Guy Lodge 

Streaming: Netflix’s new Christmas films

It’s a Wonderful Life they aren’t, but four new festive Netflix movies could be just the harmless mood-setting you need
  
  

Kurt Russell’s Santa steals the show in The Christmas Chronicles.
‘Forget the kids…’: Kurt Russell’s Santa steals the show in The Christmas Chronicles. Photograph: Michael Gibson/Netflix

Christmas classics are hard to make. In film, as in pop music, for every festive entertainment that manages to become firmly entrenched in the public imagination, dozens of others are put out with the wilted fir trees and broken baubles once the cheer subsides. They may be revived at the hands of desperate TV schedulers, but in the 15 years since Richard Curtis’s Love Actually announced itself as a love-it-or-hate-it mainstay of the season, not much has managed the same status.

Netflix, however, appears to have designs on saving the modern Christmas movie – heavily promoting at least four chirpy new Yuletide-themed originals designed to be watched with equal glee by uncynical kids and irony-inclined revellers in search of drinking-game fodder. If The Christmas Chronicles, The Princess Switch, A Christmas Prince: The Royal Wedding and The Holiday Calendar all sound like titles generated by a computer program tasked with formulating family-friendly December fare, the films themselves play much the same way. They’re all of a piece in their upbeat, brightly lit inoffensiveness, peddling sugary, non-alcoholic Christmas spirit with blandly determined zeal.

Which isn’t to say they aren’t fit for purpose. Christmas is not a time for great concentration, after all, and there’s something oddly appealing about these films’ tinkly, undemanding sweetness. Like the cinematic equivalent of a Michael Bublé holiday album, they may even work best as background mood-setting for festive partying or preparations. In flooding their service with so many at once, Netflix has rather cannily realised how perfectly their streaming model aligns with the essential disposability of this genre: you wouldn’t pay to watch them in a cinema, but some films aren’t for life, just for Christmas.
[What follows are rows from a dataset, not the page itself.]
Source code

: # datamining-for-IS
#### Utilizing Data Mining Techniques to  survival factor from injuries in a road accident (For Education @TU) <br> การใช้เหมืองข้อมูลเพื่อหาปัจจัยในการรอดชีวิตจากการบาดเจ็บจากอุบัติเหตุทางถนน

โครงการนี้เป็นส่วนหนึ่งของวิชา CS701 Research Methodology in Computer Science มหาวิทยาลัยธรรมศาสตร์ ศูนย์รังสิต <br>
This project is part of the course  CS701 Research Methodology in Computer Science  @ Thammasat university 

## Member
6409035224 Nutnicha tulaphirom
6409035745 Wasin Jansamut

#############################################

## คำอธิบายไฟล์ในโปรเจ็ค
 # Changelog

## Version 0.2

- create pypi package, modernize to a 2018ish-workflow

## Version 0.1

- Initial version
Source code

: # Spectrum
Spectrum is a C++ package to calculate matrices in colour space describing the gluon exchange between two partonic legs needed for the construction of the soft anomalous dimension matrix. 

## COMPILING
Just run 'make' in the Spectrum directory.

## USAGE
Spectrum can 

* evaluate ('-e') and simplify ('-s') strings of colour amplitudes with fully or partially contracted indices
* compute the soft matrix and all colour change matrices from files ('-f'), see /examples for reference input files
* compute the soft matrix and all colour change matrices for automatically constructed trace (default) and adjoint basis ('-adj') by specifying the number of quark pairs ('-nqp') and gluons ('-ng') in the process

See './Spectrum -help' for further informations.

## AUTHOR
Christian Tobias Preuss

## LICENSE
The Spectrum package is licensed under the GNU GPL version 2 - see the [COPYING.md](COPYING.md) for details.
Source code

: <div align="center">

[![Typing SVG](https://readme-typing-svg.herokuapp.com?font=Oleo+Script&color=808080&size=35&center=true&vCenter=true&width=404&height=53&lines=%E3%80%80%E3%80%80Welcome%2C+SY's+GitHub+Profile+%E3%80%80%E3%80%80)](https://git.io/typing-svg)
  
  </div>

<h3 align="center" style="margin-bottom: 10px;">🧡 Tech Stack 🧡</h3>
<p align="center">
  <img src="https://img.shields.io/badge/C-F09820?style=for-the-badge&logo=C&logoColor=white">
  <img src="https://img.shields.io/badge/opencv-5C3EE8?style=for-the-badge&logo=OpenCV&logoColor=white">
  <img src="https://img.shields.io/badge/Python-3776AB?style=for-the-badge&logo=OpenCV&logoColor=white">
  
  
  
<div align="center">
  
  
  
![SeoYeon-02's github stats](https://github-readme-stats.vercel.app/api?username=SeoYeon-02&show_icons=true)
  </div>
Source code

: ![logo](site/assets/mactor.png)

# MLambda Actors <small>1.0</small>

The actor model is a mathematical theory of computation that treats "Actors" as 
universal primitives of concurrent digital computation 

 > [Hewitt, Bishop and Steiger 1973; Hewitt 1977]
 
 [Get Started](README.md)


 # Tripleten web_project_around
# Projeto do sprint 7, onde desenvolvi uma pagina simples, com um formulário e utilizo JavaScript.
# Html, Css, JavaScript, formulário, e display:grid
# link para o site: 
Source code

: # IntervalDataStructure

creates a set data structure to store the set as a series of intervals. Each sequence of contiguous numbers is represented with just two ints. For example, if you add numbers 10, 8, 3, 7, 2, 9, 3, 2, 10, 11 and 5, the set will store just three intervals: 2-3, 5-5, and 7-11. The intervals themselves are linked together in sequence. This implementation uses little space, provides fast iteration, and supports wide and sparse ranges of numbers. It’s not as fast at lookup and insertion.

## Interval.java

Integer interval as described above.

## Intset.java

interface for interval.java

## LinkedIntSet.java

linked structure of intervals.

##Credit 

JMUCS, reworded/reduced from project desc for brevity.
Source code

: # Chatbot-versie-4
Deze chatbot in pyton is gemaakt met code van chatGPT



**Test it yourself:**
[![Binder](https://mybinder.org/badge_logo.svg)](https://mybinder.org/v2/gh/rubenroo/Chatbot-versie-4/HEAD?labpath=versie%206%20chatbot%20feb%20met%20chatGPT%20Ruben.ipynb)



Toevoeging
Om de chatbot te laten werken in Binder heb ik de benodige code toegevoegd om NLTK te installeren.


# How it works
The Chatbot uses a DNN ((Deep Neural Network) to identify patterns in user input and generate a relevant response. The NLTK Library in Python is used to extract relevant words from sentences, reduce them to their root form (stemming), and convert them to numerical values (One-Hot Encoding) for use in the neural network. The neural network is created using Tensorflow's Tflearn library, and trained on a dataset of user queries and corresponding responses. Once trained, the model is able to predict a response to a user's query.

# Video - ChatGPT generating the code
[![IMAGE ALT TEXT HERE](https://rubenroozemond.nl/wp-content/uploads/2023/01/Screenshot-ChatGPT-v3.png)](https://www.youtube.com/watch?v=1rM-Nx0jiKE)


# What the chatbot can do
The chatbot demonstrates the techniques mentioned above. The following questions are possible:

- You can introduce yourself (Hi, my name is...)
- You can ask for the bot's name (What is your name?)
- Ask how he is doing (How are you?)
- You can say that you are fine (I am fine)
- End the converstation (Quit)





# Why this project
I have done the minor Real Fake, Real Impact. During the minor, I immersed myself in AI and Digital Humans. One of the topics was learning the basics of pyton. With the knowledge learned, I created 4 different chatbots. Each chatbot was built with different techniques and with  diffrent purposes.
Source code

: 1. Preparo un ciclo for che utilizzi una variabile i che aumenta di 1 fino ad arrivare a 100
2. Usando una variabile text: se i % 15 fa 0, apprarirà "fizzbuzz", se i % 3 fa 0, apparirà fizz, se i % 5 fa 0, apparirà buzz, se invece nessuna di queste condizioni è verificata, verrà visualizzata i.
Watch the trailer for Netflix’s The Christmas Chronicles.

It’s worked, too: rather as Netflix succeeded early this year with a slew of small-scale, youth-targeted romantic comedies, the immediate pop-cultural cachet and social media presence of these films has been surprisingly high. Taken individually, The Christmas Chronicles is the most palatable of the lot, thanks almost entirely to a wily, charismatic turn by Kurt Russell as Saint Nick himself, mired in some nonsense about two cutesy siblings tasked with saving the holiday after crashing Santa’s sleigh. Forget the kids; Russell’s Santa performing a festive jailhouse-rock musical number is entirely where it’s at.

Give or take some plot mechanics, meanwhile, The Princess Switch and A Christmas Prince: The Royal Wedding (a sequel to last year’s A Christmas Prince, though you’re unlikely to notice if you cue up the wrong one) are all but indistinguishable in their tweeny, pumpkin-spice foaminess – but in a pleasantly anodyne way. Cookie-cutter romcom The Holiday Calendar practically evaporates as you watch it, but at least its diverse, likable ensemble stands out in a genre that tends to give another meaning to White Christmas.

Watch the trailer for Dumplin’.

Will people return to any of these in a year’s – much less 10 years’ – time? Possibly not, though Netflix will surely have a new batch lined up. None has the sincere, sticks-in-your-head charm of another family-targeted Netflix original released last week, one with no Christmassy theme but plenty of good cheer. Irresistibly fuelled by a nonstop Dolly Parton soundtrack, with winning performances from Danielle Macdonald and Jennifer Aniston, Anne Fletcher’s Texas coming-of-age comedy Dumplin’ follows a plus-size teen’s foray into the realm of junior beauty pageants with surprisingly uncloying lessons in body positivity and broad-mindedness, neither shaming nor patronising any of its characters. It may largely unfold under sunny southern skies, but its blending of Dolly, drag queens and can-do spirit felt festive enough to me.

New to streaming & DVD this week

Girl With Green Eyes (BFI, PG)
A rarely discussed gem of mid-1960s British realism (below), finally given loving Blu-ray treatment. A delicate, wistful tale of an Irish convent girl’s romantic education, adapted by Edna O’Brien from her own novel.

Postcards from London (Peccadillo, 15)
Steve McLean channels Jarman and Fassbinder for this hyper-stylised study of a young rent boy making sensual and intellectual discoveries in old-school Soho, but it’s all rather academically mannered.

Return of the Hero (StudioCanal, 12)
Jean Dujardin smarms and charms his way through this minor French petit four, his old-school star quality giving a lift to its pretty, frilly period farce.

When a Stranger Calls (Second Sight, 12)
Oddly missing its Halloween cue, this is a sleek, tricked-out reissue of the still-effective late-1970s chiller that inspired Wes Anderson’s Scream, with its more negligible TV sequel among the extras.